Think about it and be honest and realistic with yourself: are you really capable of achieving the goals you have set for yourself or are you more likely to be disappointed? Always set goals that have a good chance of being met: Of course, they don’t have to be “easy” to be achieved, you are entitled to set difficult goals as long as they are realistic and not futile.

Example: You own a fledgling moving company and set yourself the goal of “becoming the #1 moving company in the state.” The problem is that you only have 3 trucks available, while all your competitors have 10 or more. Your goal is not reachable; try a more realistic one instead, such as “reaching the top 5 fastest growing moving companies in the state.”


This notion is a little more difficult to perceive in its full meaning; therefore, we will start explaining it using an example first.

Imagine going to the IT department and telling them they need to increase the profit to revenue ratio by 5%. They’ll probably stare at you and mutter something mediocre about managers and the way they mess with people’s minds.

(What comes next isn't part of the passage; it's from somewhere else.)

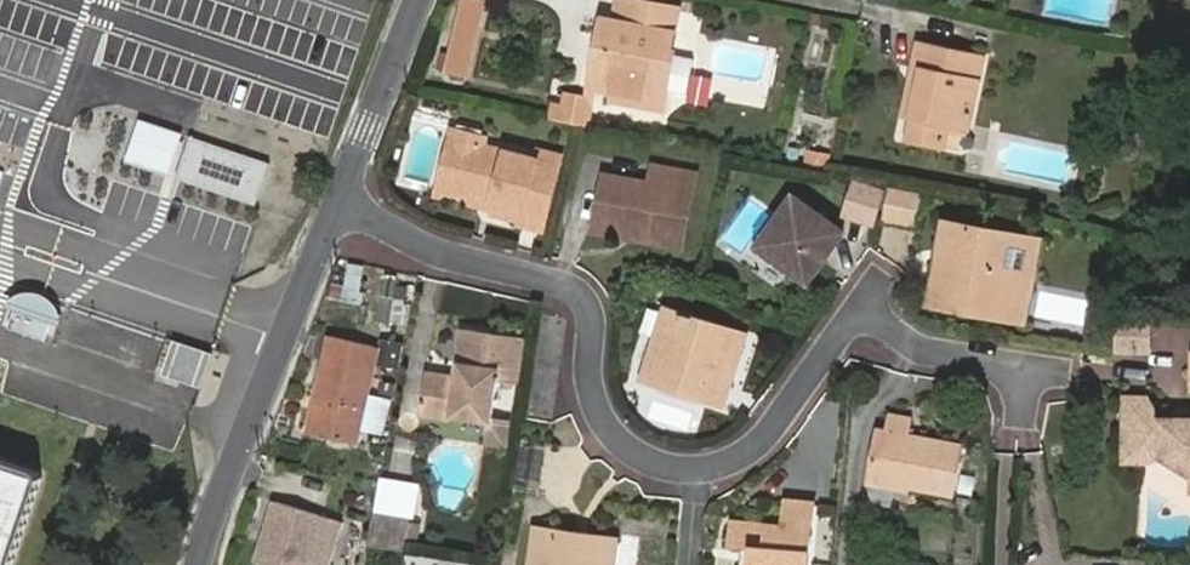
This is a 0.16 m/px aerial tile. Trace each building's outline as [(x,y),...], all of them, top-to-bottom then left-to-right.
[(468,78),(485,2),(477,0),(463,0),(446,73),(468,78)] [(591,79),(613,83),(610,93),(643,100),(646,85),(669,89),(675,51),(671,50),(675,32),(671,32),(675,8),(633,0),(618,0),(614,20),(603,18),(591,79)] [(919,97),(910,95),(906,118),(915,120),(911,142),(941,148),(945,126),(969,132),(984,58),(921,46),(915,71),(924,73),(919,97)] [(915,71),(910,95),(919,97),(924,73),(915,71)] [(712,105),(717,77),(695,74),(691,102),(712,105)] [(564,104),(562,114),(568,114),(567,118),(589,121),(594,94),(574,89),(570,104),(564,104)] [(144,120),(130,161),(169,174),(184,134),(144,120)] [(194,138),(180,179),(259,205),(272,165),(194,138)] [(526,222),(547,227),(564,155),(542,148),(540,156),(489,144),(489,141),(481,140),(479,145),(455,140),(444,188),(482,197),(488,194),(497,196),(494,209),(526,218),(526,222)] [(656,233),(653,242),(685,249),(700,177),(656,167),(653,184),(608,176),(597,222),(656,233)] [(908,188),(891,185),(882,219),(918,230),(929,193),(908,188)] [(802,199),(765,249),(811,285),(849,235),(802,199)] [(595,231),(653,242),(656,233),(597,222),(595,231)] [(1019,323),(1035,240),(950,226),(944,259),(953,260),(946,298),(945,312),(986,318),(986,313),(1009,318),(1008,322),(1019,323)] [(1051,243),(1035,240),(1019,323),(1038,326),(1051,243)] [(637,352),(649,356),(664,311),(651,307),(637,352)] [(722,328),(713,326),(714,322),(701,317),(699,320),(682,315),(664,379),(699,389),(696,395),(740,408),(748,390),(752,391),(767,339),(722,324),(722,328)] [(1159,321),(1125,318),(1125,353),(1159,353),(1159,321)] [(518,379),(525,334),(465,325),(458,369),(463,369),(461,376),(428,372),(422,409),(421,410),(424,410),(491,420),(499,378),(518,379)] [(332,336),(313,433),(361,443),(374,371),(368,371),(373,345),(332,336)] [(172,338),(162,372),(203,386),(215,352),(172,338)] [(1174,426),(1174,418),(1160,418),(1150,396),(1127,396),(1124,459),(1151,460),(1160,456),(1170,452),(1189,467),(1189,427),(1174,426)] [(879,438),(870,484),(957,501),(966,456),(907,444),(911,428),(892,423),(888,440),(879,438)] [(46,474),(0,458),(0,564),(15,564),(46,474)] [(259,563),(265,564),(307,564),(309,557),(330,564),(343,520),(278,500),(259,563)] [(753,564),(809,564),(815,501),(792,500),(789,525),(738,521),(735,543),(754,546),(753,564)] [(375,514),(368,547),(402,552),(409,520),(375,514)] [(617,541),(581,538),(582,533),(539,528),(537,552),(541,552),(540,564),(615,564),(617,541)] [(617,541),(615,564),(624,564),(627,542),(617,541)]
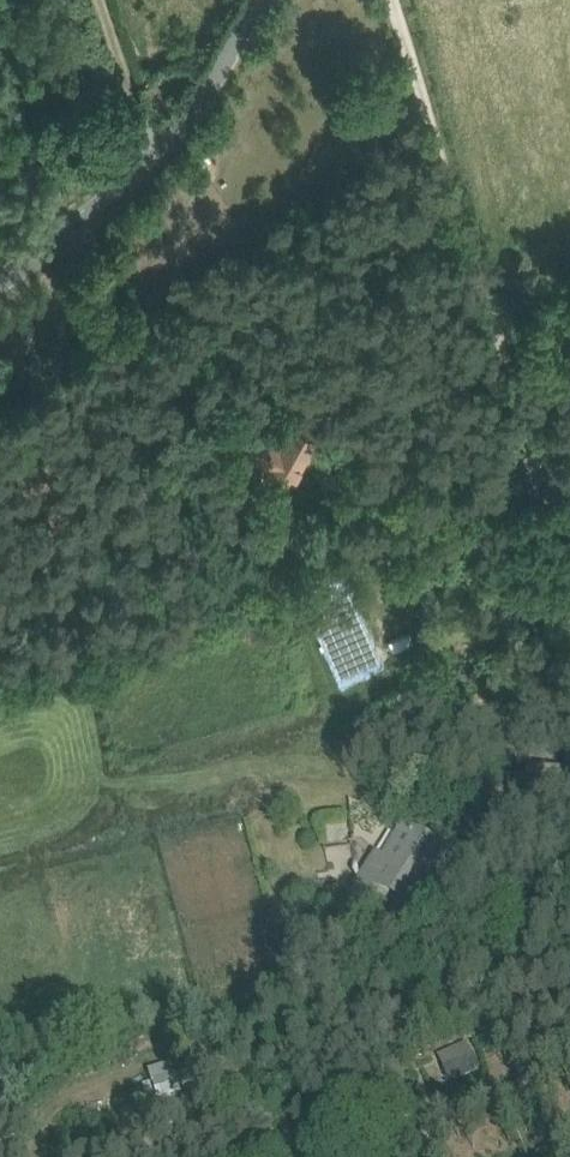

Can you tell what is wrong with the above objective? Of course! IT has no idea what you were talking about and there’s nothing they can do about it: their job is to develop and maintain your computing infrastructure, not understand your business talk. What you can do is set a goal that IT can have an impact on and that will eventually lead to the increase you wanted in the first place. How about asking them to reduce hardware and software expenses by 10% per month and be more cautious with consumables within their department by not exceeding the allocated budget? They will surely understand what they need to do because the goal is relevant to their group.

So the quality of a goal to be “relevant” refers to setting goals that are appropriate for a given individual or team – you have to think about whether they can actually do something about it or whether it’s irrelevant to the work they do.


There is not much to discuss about this aspect, as it is probably the easiest to understand and apply.

Any usable and achievable goal should have a clear time frame of when it should start and/or when it should end. Without having a specified deadline, it is practically impossible to say if the objective is met or not.

For exampleIf you just say “we need to increase profit by 500,000 units”, you can never know if the goal was achieved or not, you can always say “well, we’ll do it next year”. Instead if you say “we need to increase profit by 500000 units within 6 months from now”, anyone can see in 6 months if the goal was reached or not. Without a clear and defined time frame, no goal is good.